● YOUR INSTRUCTIONS: Reproduce the data below line by line, from its first line to the line with "line: (600, 1707) -> (551, 1567), removed", both included, and nothing past that point.

[Spatial edit records]
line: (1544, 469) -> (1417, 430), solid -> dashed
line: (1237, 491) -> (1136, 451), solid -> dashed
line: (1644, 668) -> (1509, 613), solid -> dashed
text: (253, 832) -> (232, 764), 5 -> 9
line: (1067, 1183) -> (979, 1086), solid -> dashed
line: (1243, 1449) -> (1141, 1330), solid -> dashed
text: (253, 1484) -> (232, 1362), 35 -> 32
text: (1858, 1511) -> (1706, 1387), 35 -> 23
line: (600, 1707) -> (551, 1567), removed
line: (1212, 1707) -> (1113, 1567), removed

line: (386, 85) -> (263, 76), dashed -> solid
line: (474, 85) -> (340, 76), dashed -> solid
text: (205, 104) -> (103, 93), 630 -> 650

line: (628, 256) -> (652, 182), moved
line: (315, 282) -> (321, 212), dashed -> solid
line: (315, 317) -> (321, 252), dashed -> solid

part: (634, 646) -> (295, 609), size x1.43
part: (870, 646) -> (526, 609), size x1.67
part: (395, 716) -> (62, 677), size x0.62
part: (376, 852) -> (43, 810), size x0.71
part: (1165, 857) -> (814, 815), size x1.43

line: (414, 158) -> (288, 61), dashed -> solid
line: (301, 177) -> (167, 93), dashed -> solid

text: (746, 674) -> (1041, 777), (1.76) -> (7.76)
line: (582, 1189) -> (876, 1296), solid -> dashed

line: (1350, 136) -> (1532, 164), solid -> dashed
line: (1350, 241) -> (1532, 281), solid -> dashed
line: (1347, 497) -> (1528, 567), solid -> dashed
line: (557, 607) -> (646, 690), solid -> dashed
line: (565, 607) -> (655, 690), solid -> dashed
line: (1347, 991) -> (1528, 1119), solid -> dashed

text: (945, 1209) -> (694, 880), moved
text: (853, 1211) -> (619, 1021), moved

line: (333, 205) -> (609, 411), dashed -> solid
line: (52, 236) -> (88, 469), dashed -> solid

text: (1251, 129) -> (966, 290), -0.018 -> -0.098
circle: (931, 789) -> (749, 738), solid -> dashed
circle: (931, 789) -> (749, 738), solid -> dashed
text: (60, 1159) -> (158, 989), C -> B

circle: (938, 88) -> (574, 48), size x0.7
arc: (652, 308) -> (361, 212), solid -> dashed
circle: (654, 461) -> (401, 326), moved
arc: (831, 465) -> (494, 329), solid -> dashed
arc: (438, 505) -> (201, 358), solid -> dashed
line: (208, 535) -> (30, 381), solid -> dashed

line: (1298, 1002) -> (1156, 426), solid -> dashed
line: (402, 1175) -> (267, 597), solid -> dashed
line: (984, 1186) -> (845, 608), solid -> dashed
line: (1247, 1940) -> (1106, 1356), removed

● FINAL ANSWER:
line: (1544, 469) -> (1417, 430), solid -> dashed
line: (1237, 491) -> (1136, 451), solid -> dashed
line: (1644, 668) -> (1509, 613), solid -> dashed
text: (253, 832) -> (232, 764), 5 -> 9
line: (1067, 1183) -> (979, 1086), solid -> dashed
line: (1243, 1449) -> (1141, 1330), solid -> dashed
text: (253, 1484) -> (232, 1362), 35 -> 32
text: (1858, 1511) -> (1706, 1387), 35 -> 23
line: (600, 1707) -> (551, 1567), removed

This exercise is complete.